Avant que le gouvernement n'intervienne en vue d'établir une politique
nationale sur l'identité, qui concerne tous les citoyens, il devait
expliquer clairement le but de l'identification. Étant sans doute le
plus important détenteur de renseignements personnels, le gouvernement
camerounais a reconnu l'importance de la protection de la vie privée des
Camerounais en établissant un commissariat de police qui veille à
la protection des citoyens et de leur vie privée. Ce commissariat doit
prendre le devant en ce qui concerne la protection des renseignements
personnels en introduisant, en faisant promulguer et en mettant en application
la loi sur la protection des renseignements personnels et les documents
d'identité.
152
De plus, la politique d'identification devrait participer
activement à éliminer les préoccupations en matière
de sécurité nationale et internationale au Cameroun et non
permettre aux acteurs de l'insécurité d'avoir illicitement la
carte nationale d'identité, lors de opérations foraines
d'identification.
Toutefois, pour répondre aux préoccupations sur
la réticence et l'ignorance de certains citoyens camerounais en ce qui
concerne la question d'identification, le gouvernement devrait expliquer
ouvertement et honnêtement les obligations que le Cameroun tente de
respecter en apportant tout changement aux politiques d'identification. Les
citoyens sont en droit de connaître l'étendue de cette politique
d'identification.
Le gouvernement camerounais n'a jamais ouvert un débat
public sur des questions touchant les valeurs fondamentales, notamment
l'identification des Camerounais, ou encore présenté un livre
blanc afin de connaître les points de vue de citoyens sur la politique
d'identification qui, pourront permettre de fournir les renseignements
appropriés. C'est souvent à l'approche des
échéances électorales que les politiques présentent
souvent l'importante question d'identification nationale. Toutefois aucune
documentation, des travaux de recherche ou un objectif clairement défini
n'est présenté au public. Il est important d'informer le public
à ce sujet et lui donner l'occasion de s'exprimer sur des questions
capitales comme celle-ci. C'est le moins que l'on puisse faire pour garder la
confiance du public tout au long du processus.

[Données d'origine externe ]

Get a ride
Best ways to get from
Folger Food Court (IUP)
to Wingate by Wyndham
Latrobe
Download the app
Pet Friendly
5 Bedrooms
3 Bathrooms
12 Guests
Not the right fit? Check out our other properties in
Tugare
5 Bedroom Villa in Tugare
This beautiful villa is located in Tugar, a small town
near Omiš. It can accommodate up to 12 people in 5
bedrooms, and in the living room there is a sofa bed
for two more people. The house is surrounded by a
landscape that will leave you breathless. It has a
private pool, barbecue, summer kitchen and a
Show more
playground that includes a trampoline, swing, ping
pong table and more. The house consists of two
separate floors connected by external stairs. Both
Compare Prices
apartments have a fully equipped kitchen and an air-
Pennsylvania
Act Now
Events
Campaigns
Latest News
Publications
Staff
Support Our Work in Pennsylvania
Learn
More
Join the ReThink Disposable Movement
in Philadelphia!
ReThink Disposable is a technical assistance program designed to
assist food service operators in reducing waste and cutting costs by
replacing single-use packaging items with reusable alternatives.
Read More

Une politique sur l'identité nationale devrait
renforcer la sécurité nationale. Cette politique devrait
être élaborée par et pour les Camerounais. Elle doit
inspirer une fierté quant à la nationalité et à la
citoyenneté camerounaises. Cela ne veut pas dire que l'État du
Cameroun ne doit pas tenir compte des obligations et des engagements
internationaux. Cela ne veut pas dire également que le gouvernement
camerounais ne doit pas consulter ses alliés et ses voisins pour
connaître leurs préoccupations lorsqu'ils tentent d'identifier et
de trouver des Camerounais ou qui voyagent à l'étranger. Cela
signifie toutefois que la politique et les méthodes mises en oeuvre
soient probablement mieux adaptées pour satisfaire les Camerounais.
153
En clair, Il était question dans ce chapitre d'analyser
l'évolution des productions des cartes nationales d'identité.

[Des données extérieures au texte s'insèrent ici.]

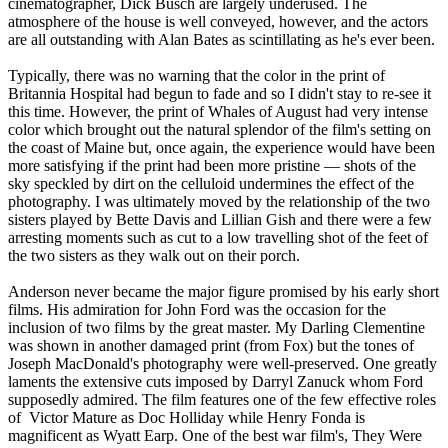
cinematographer, Dick Busch are largely underused. The
atmosphere of the house is well conveyed, however, and the actors
are all outstanding with Alan Bates as scintillating as he's ever been.
Typically, there was no warning that the color in the print of
Britannia Hospital had begun to fade and so I didn't stay to re-see it
this time. However, the print of Whales of August had very intense
color which brought out the natural splendor of the film's setting on
the coast of Maine but, once again, the experience would have been
more satisfying if the print had been more pristine — shots of the
sky speckled by dirt on the celluloid undermines the effect of the
photography. I was ultimately moved by the relationship of the two
sisters played by Bette Davis and Lillian Gish and there were a few
arresting moments such as cut to a low travelling shot of the feet of
the two sisters as they walk out on their porch.
Anderson never became the major figure promised by his early short
films. His admiration for John Ford was the occasion for the
inclusion of two films by the great master. My Darling Clementine
was shown in another damaged print (from Fox) but the tones of
Joseph MacDonald's photography were well-preserved. One greatly
laments the extensive cuts imposed by Darryl Zanuck whom Ford
supposedly admired. The film features one of the few effective roles
of Victor Mature as Doc Holliday while Henry Fonda is
magnificent as Wyatt Earp. One of the best war film's, They Were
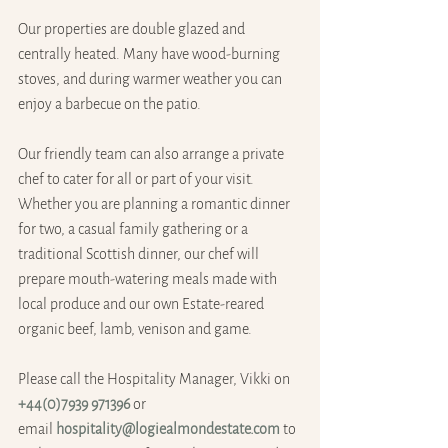
Our properties are double glazed and 
centrally heated. Many have wood-burning 
stoves, and during warmer weather you can 
enjoy a barbecue on the patio.
Our friendly team can also arrange a private 
chef to cater for all or part of your visit. 
Whether you are planning a romantic dinner 
for two, a casual family gathering or a 
traditional Scottish dinner, our chef will 
prepare mouth-watering meals made with 
local produce and our own Estate-reared 
organic beef, lamb, venison and game. 
Please call the Hospitality Manager, Vikki on 
+‭44(0)7939 971396
 or 
email 
hospitality@logiealmondestate.com
 to 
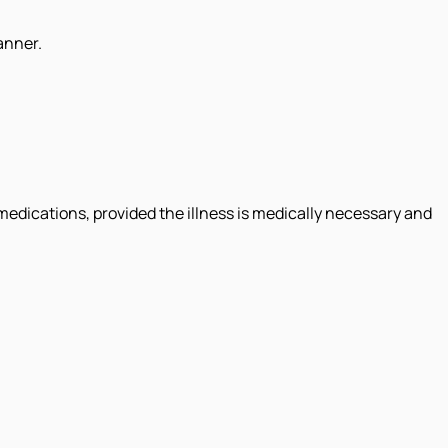
anner.
 medications, provided the illness is medically necessary and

Ainsi, il ressort de cette analyse que dans l'Adamaoua, au cours des trois
premières décennies de l'institution de la carte nationale
d'identité,les postes d'identification ont connus un taux de demandes
relativement faible. Par ailleurs, depuis le début des années
2000, les postes d'identification de l'Adamaoua enregistrent chacun de nombres
important de demandes de cartes nationales d'identité. Cependant,
malgré les efforts du gouvernement, l'identification dans l'Adamaoua
fait face à plusieurs difficultés dont les principales sont
d'ordre politique, économique, professionnel, infrastructurel etc.